FRAGMENTO PROPUESTO:
Erich (casi llorando y con temblorosos labios): ¿Pero no
viviremos en la misma casa, junto con mamá?
Melanie: Sí, seguramente, y tu mamá siempre te querrá,
pero no puede ser tu esposa.
El niño continúa haciendo preguntas por distintos detalles,
sin mayores signos de resistencia, y finaliza la conversación
diciendo:
Erich: Pero por sólo una vez me gustaría ver cómo entra y
sale el niño.29
La enorme riqueza de este diálogo se centrará para nosotros en
dos cuestiones en las que la posición subjetiva de Melanie Klein se
revela con particular intensidad: las teorías sexuales infantiles y la
prohibición del incesto. Con referencia a la información objetiva y
realista que Melanie pretende brindar para resolver la teoría sexual
infantil que equipara las cacas, los niños y la comida, encontramos
que allí otra equivalencia está en juego: pipí de mamá-pipí de papá,
que revela la vigencia de la premisa universal; los dos tienen pipí,
sólo que distinto.
Esto conlleva la dificultad de establecer la diferencia entre el
semen, la leche, el pis-pipí, el pipí-agujero donde se hace el pipí-
semen-pis, los huevitos, etc. Melanie toma nota de las
interrupciones de Erich y de su afirmación de que todo eso él ya lo
sabe, pero esta vez
124
ha decidido llegar hasta el final. El niño insiste en que lo único
que a él le interesa es «ver» — ¿«ver para creer» de acuerdo
con el principio que se le había inculcado de la realidad de lo
visible?—, a lo que se le responde que eso es imposible... por
ahora. Pero que será posible cuando de grande pueda hacerlo
él mismo. Erich se resigna a esperar, siempre que su mamá le
garantice que ella también lo esperará, y entonces él pueda
hacérselo a ella sin las dificultades que por ahora parecen
existir. Se impone en este punto una nueva explicación y
Melanie la dará. El modo en que lo hace permite leer cómo
concibe la prohibición del incesto.

DATOS MOSTRADOS:
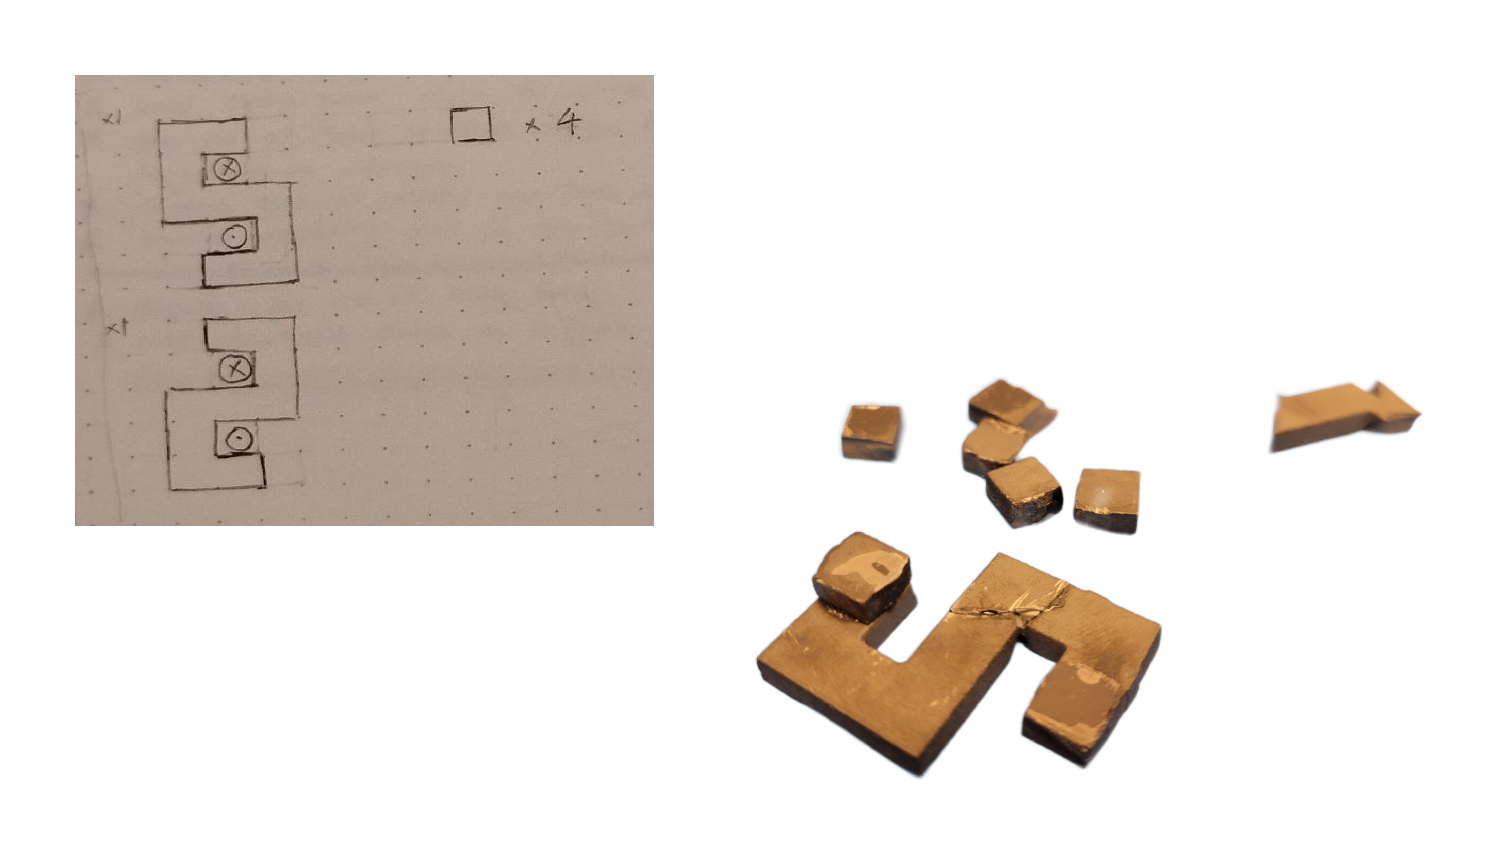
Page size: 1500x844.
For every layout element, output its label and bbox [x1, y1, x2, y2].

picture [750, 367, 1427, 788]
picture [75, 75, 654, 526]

TAREAS PENDIENTES:
1 – Transcribe del fragmento sobre Melanie Klein el tramo que comienza con "Erich (casi llorando" y continúa hasta "ser tu esposa.".
2 – Resume de forma más breve el párrafo del fragmento sobre Melanie Klein que empieza por "La enorme riqueza de este diálogo", conservando sus datos principales.

SOLUCIONES:
1 –
Erich (casi llorando y con temblorosos labios): ¿Pero no
viviremos en la misma casa, junto con mamá?
Melanie: Sí, seguramente, y tu mamá siempre te querrá,
pero no puede ser tu esposa.

2 – El diálogo interesa por dos cuestiones en las que se revela con especial intensidad la posición subjetiva de Melanie Klein: las teorías sexuales infantiles y la prohibición del incesto. En la información objetiva con que Melanie pretende resolver la teoría infantil que equipara cacas, niños y comida aparece otra equivalencia, pipí de mamá-pipí de papá. Esa equivalencia revela la vigencia de la premisa universal: los dos tienen pipí, solo que distinto.